"Let us consider more attentively the desires of a nation and their direction—upward or downward. I repeat emphatically that the desires of a nation are the desires of the individual immeasurably multiplied.
"And, first, I should like to suggest to you that desires concerned with material ends, such as money, or any other worldly ambition, are generally gratified, provided we work for them hard enough.
"When are desires soul-impoverishing? How can we tell when a nation or an individual, after rising steadily upward, reaches a point from which they and he, as steadily, descend?
"The answer may be found in the Book of Micah: 'He hath shewed thee, O man, what is good, and what doth the Lord require of thee, but to do justly, to love mercy, and to walk humbly with thy God?'
"In itself a nation can achieve much, so can an individual; but if self-advancement, in any form, whether modest or far-reaching, relies upon itself and takes to itself the credit and glory, then we are not walking humbly with God, but speeding from Him along a road that may lead to success, as the world interprets success, but which leads, also, to disappointment, disillusionment, and often at the last—despair.
"The great conquerors of history have not been happy men.
"Everything that is done vaingloriously turns to ashes.
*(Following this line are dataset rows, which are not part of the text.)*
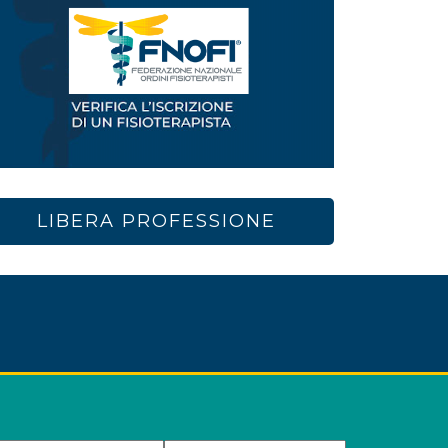
LIBERA PROFESSIONE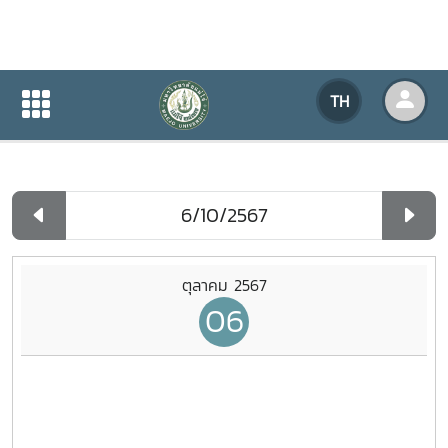
ปฏิทินกิจกรรมของหน่วยงาน
TH
หน้าแรก
ปฏิทินกิจกรรมของหน่วยงาน
รายวัน
ตุลาคม 2567
06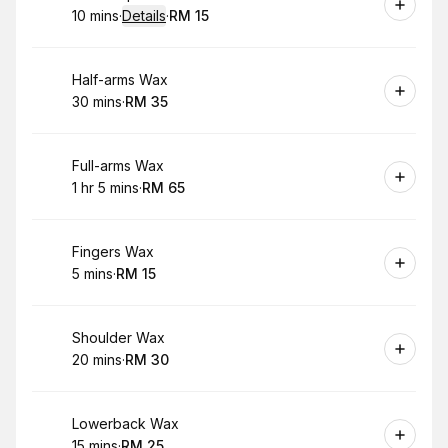
10 mins
·
Details
·
RM 15
.
Duration
:
.
Price
:
Book
Half-arms Wax
30 mins
·
RM 35
.
Duration
.
Price
:
:
Book
Full-arms Wax
1 hr 5 mins
·
RM 65
.
Duration
.
:
Price
:
Book
Fingers Wax
5 mins
·
RM 15
.
Duration
.
Price
:
:
Book
Shoulder Wax
20 mins
·
RM 30
.
Duration
.
Price
:
:
Book
Lowerback Wax
15 mins
·
RM 25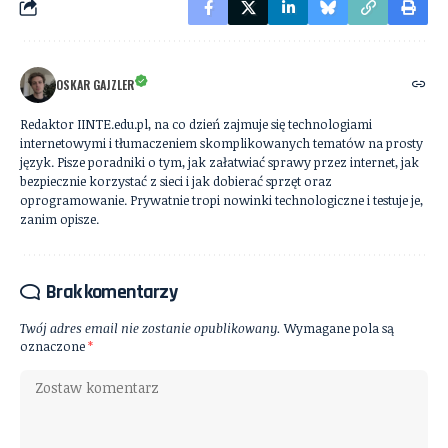
OSKAR GAJZLER
Redaktor IINTE.edu.pl, na co dzień zajmuje się technologiami
internetowymi i tłumaczeniem skomplikowanych tematów na prosty
język. Pisze poradniki o tym, jak załatwiać sprawy przez internet, jak
bezpiecznie korzystać z sieci i jak dobierać sprzęt oraz
oprogramowanie. Prywatnie tropi nowinki technologiczne i testuje je,
zanim opisze.
Brak komentarzy
Twój adres email nie zostanie opublikowany.
Wymagane pola są
oznaczone
*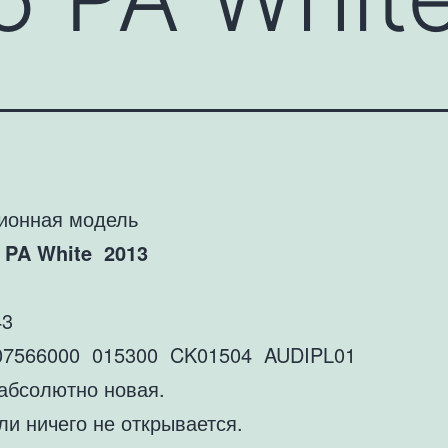
ионная модель
 PA White 2013
43
507566000 015300 CK01504 AUDIPL01
абсолютно новая.
и ничего не открывается.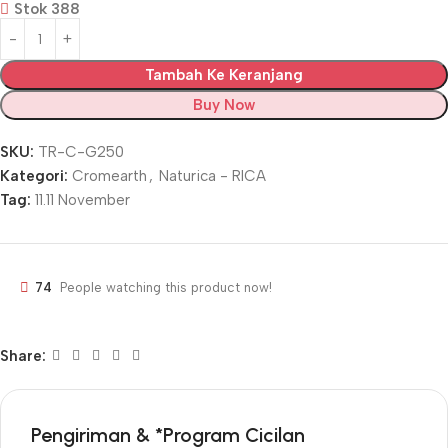
Stok 388
Tambah Ke Keranjang
Buy Now
SKU:
TR-C-G250
Kategori:
Cromearth
,
Naturica - RICA
Tag:
11.11 November
74
People watching this product now!
Share:
Pengiriman & *Program Cicilan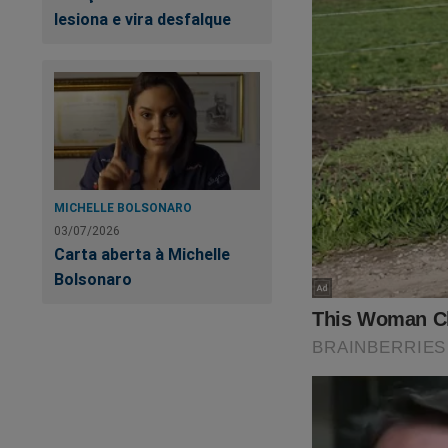
lesiona e vira desfalque
Flávio Bolsonaro
é
camisetas de apoio 
um dos primeiros a e
abaixo:
https://www.conte
MICHELLE BOLSONARO
03/07/2026
Carta aberta à Michelle
Bolsonaro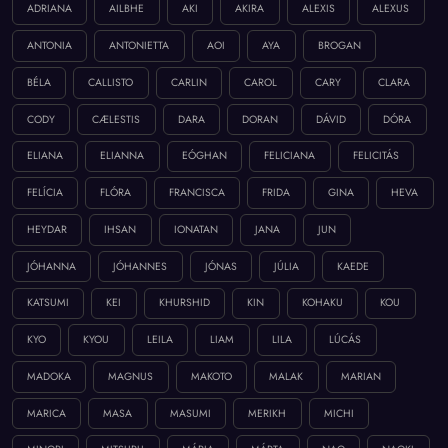
ADRIANA
AILBHE
AKI
AKIRA
ALEXIS
ALEXUS
ANTONIA
ANTONIETTA
AOI
AYA
BROGAN
BÉLA
CALLISTO
CARLIN
CAROL
CARY
CLARA
CODY
CÆLESTIS
DARA
DORAN
DÁVID
DÓRA
ELIANA
ELIANNA
EÓGHAN
FELICIANA
FELICITÁS
FELÍCIA
FLÓRA
FRANCISCA
FRIDA
GINA
HEVA
HEYDAR
IHSAN
IONATAN
JANA
JUN
JÓHANNA
JÓHANNES
JÓNAS
JÚLIA
KAEDE
KATSUMI
KEI
KHURSHID
KIN
KOHAKU
KOU
KYO
KYOU
LEILA
LIAM
LILA
LÚCÁS
MADOKA
MAGNUS
MAKOTO
MALAK
MARIAN
MARICA
MASA
MASUMI
MERIKH
MICHI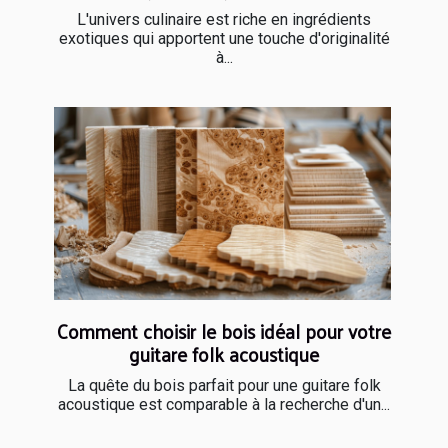
L'univers culinaire est riche en ingrédients
exotiques qui apportent une touche d'originalité
à...
Comment choisir le bois idéal pour votre
guitare folk acoustique
La quête du bois parfait pour une guitare folk
acoustique est comparable à la recherche d'un...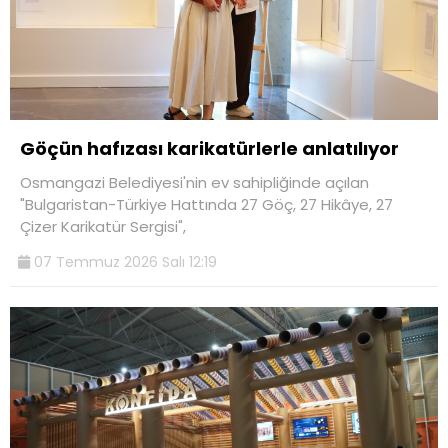
Göçün hafızası karikatürlerle anlatılıyor
Osmangazi Belediyesi'nin ev sahipliğinde açılan
"Bulgaristan-Türkiye Hattında 27 Göç, 27 Hikâye, 27
Çizer Karikatür Sergisi",
07 Temmuz 2026 Salı 12:19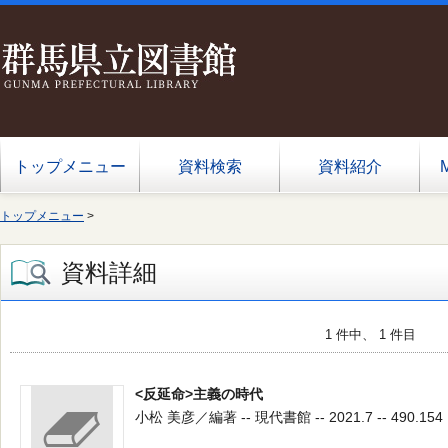
トップメニュー
資料検索
資料紹介
トップメニュー
>
資料詳細
1 件中、 1 件目
<反延命>主義の時代
小松 美彦／編著 -- 現代書館 -- 2021.7 -- 490.154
From that sad thought we may take this much consolation. Ashes, as you farmers know, are great fertilisers. I know of no greater proof of God's wisdom and mercy than this: the ashes of our failures do, so I believe, cause good to bloom out of evil.
"If it be true that leanness has been sent into the soul of this nation, if we have not walked humbly with God, what can be done? The answer is to be found not only in the Bible, but in every chapter of the world's history. We must make atonement by sacrifice."
He paused, and many remembered that pause afterwards. The preacher stood erect, but his eyes were not on the congregation. They looked out dreamily into a world in anguish. Tears trickled down Fancy's cheeks. With her quick sensibilities, she divined that the Parson's thoughts had flown to France, where his Benjamin was fighting, not in hate, none who knew the boy could believe that, but inspired by the faith that a selfless Cause would triumph. Instantly, her own thoughts flew to Alfred. If—if sacrifice were demanded of her—? She looked up. Some intuition told her that Hamlin was ready for any sacrifice. His face appeared calm. But she became aware of tension, as if a far-seeing man were braced against impending calamity. She recalled stories current in the village after the Lusitania was torpedoed: stories of men who had confronted death without a tremor. Surely, at such a moment God stood with them.
Would He stand with her, if Alfred did not come back?